Thousands search for jobs in Wentzville hiring fair
September 28, 2013 2:40 pm • By Tim Logan
St. Louis Post-Dispatch

LAKE SAINT LOUIS • They just kept coming, one after another. Wearing pantsuits or shirts and ties. Clutching a portfolio or a handbag. Looking for work.

From Monday until Friday, 8 a.m. to 4 p.m., they filed into the bright and glassy lobby of an office building here, to be greeted by older men with name tags standing by the door and ushered into a waiting area for an interview. Some came way early. Others right on time. But thousands showed up, hoping to land a position with Serco, a government contracting firm which on Nov. 1 will open a processing center up the road in Wentzville for health insurance applications under the Affordable Care Act, and which needs a lot of people to staff it.

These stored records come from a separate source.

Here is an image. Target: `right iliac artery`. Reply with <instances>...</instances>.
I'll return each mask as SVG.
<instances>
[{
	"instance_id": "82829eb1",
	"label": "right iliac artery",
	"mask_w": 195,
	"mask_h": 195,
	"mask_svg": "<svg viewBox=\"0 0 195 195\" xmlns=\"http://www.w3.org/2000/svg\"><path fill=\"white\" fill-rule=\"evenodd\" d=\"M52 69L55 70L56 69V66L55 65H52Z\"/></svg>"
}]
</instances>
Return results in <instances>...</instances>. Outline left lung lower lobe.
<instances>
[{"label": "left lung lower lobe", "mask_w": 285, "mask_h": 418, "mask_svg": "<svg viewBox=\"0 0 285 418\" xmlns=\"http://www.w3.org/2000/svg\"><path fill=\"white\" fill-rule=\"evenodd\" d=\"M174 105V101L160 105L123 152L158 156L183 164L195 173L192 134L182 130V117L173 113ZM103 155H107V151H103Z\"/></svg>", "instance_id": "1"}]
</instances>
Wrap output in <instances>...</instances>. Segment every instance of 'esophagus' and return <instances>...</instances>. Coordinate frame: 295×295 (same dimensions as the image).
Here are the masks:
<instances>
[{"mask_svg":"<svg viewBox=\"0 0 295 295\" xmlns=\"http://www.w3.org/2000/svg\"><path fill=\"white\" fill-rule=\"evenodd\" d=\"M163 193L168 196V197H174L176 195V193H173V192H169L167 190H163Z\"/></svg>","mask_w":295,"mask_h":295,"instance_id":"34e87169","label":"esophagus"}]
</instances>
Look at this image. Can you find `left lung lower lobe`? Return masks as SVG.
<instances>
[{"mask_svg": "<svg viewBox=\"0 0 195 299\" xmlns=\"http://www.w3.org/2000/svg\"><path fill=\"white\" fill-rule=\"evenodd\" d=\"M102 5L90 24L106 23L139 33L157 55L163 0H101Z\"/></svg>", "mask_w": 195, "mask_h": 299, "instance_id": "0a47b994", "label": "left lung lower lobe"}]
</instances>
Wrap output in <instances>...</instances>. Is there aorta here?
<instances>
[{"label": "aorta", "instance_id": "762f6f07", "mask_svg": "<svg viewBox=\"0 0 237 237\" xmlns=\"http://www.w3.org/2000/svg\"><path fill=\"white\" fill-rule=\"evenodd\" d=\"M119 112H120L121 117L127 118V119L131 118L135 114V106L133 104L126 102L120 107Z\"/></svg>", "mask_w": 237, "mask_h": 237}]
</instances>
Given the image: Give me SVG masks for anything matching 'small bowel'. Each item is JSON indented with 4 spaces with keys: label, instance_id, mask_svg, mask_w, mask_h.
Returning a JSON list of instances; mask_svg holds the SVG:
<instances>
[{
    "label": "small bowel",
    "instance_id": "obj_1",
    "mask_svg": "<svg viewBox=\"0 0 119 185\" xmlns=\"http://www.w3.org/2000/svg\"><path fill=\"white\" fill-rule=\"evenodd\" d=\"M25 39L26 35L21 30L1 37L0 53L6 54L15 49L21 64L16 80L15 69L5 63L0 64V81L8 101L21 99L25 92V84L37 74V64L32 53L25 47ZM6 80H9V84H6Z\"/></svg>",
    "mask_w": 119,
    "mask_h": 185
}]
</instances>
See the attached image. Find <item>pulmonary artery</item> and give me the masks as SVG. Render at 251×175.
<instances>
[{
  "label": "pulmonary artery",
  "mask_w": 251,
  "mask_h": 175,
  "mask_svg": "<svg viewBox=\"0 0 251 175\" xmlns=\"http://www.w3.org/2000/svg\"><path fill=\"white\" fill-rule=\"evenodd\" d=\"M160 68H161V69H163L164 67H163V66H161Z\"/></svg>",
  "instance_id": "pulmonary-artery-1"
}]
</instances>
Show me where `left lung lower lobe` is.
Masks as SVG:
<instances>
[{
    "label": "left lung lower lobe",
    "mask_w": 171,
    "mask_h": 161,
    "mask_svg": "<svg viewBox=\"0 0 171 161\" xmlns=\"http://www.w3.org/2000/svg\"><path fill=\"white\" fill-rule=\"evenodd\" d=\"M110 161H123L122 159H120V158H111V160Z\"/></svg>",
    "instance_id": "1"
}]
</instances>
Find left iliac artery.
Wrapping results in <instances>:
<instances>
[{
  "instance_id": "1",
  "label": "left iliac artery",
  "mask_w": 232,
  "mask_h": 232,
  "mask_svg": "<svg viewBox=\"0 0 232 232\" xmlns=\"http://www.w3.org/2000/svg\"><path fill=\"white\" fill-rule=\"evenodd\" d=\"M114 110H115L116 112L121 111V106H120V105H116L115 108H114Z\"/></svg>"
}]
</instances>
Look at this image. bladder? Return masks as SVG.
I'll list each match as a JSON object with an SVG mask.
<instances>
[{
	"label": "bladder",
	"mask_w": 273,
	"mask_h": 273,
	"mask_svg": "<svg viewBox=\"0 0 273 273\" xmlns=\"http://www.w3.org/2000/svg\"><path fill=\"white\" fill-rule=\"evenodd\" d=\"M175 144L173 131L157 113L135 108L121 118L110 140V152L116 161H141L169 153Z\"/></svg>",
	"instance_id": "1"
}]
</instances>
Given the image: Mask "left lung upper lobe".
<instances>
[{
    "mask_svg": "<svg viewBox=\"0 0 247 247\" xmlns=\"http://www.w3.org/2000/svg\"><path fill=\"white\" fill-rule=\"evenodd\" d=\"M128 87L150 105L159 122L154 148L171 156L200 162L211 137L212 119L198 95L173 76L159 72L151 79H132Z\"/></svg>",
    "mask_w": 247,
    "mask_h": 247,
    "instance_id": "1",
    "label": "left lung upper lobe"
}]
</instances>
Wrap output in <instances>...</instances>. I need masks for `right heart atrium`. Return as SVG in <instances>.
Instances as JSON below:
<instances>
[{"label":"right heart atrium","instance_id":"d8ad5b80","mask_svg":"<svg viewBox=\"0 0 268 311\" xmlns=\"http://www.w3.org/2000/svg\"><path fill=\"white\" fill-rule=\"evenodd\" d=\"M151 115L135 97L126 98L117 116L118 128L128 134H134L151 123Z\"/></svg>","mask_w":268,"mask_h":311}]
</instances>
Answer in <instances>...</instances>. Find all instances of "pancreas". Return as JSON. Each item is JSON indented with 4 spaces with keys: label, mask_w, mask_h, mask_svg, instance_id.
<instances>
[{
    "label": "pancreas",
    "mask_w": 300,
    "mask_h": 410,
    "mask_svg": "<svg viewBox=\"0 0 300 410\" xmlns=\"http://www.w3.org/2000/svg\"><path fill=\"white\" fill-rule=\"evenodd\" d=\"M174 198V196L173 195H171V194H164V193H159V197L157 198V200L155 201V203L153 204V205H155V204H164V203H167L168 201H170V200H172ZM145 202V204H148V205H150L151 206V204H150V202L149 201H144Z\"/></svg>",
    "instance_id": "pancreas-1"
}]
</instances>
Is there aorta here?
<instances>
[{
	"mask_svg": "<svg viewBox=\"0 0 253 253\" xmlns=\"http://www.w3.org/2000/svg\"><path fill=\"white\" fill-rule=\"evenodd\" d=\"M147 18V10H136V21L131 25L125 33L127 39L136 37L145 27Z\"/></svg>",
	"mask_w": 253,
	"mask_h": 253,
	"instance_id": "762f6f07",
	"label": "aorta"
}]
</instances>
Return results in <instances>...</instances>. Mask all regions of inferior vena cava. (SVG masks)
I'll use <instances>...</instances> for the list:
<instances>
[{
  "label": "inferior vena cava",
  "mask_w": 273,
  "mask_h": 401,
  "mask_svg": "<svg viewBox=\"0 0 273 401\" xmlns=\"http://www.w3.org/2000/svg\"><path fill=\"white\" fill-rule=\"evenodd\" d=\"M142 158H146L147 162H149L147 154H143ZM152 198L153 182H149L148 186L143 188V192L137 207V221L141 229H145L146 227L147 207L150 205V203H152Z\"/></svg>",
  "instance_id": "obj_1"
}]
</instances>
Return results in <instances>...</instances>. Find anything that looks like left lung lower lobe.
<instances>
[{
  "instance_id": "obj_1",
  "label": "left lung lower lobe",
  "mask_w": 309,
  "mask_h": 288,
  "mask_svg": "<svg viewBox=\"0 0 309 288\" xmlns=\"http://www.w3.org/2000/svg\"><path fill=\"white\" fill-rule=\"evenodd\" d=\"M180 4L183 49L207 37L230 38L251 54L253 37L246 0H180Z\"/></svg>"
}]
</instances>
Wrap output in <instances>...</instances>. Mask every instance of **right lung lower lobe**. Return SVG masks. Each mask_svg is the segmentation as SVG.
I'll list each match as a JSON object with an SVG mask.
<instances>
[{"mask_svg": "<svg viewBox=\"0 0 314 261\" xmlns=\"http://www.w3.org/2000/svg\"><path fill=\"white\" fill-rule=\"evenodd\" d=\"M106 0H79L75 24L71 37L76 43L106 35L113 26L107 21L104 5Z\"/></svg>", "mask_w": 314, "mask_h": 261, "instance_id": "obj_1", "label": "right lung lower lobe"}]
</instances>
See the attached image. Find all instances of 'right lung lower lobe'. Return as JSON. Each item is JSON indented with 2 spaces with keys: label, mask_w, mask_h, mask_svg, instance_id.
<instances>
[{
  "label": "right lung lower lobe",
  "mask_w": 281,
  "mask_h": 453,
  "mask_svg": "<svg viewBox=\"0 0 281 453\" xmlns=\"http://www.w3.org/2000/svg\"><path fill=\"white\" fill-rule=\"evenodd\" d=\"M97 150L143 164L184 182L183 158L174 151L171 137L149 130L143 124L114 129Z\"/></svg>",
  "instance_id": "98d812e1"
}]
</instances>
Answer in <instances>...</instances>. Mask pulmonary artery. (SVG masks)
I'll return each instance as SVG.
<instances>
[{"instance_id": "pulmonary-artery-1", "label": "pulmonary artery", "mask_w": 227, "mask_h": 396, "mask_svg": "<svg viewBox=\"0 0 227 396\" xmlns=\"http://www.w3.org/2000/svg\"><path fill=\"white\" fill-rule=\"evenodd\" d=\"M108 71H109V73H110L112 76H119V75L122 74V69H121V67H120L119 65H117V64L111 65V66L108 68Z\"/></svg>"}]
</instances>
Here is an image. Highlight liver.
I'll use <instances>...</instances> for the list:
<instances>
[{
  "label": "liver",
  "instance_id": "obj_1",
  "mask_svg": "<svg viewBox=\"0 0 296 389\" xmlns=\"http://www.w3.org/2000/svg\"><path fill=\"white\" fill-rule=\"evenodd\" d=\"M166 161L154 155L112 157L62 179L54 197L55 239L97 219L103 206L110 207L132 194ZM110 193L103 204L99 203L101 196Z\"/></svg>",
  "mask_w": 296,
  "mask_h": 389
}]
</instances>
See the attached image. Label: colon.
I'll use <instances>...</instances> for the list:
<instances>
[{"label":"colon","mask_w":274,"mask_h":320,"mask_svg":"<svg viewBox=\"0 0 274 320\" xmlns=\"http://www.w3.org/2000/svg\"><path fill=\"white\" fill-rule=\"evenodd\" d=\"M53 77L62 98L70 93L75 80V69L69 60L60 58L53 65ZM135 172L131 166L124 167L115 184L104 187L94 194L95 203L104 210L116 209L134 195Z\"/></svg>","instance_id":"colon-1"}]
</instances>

So this past week, even as Washington rang with debate about defunding “Obamacare” — as the controversial health insurance program is often called — Serco threw one of the single-biggest job fairs that job-starved St. Louis has seen in too long. More than 3,400 people filed online applications, and 1,100 were invited to interview. Hundreds more came without an invitation and met with the company anyway. Serco and its subcontractors hired 790.

“The response has just been awesome,” said Tammy Johnson, Serco’s director of human resources operations. “We’ve been getting a lot of great, talented people coming through the doors.”

The huge response may be in part because of the nature of the jobs, which at $14 to $27 an hour with health insurance and a 401(k) match are better than low-paid alternatives in many industries these days.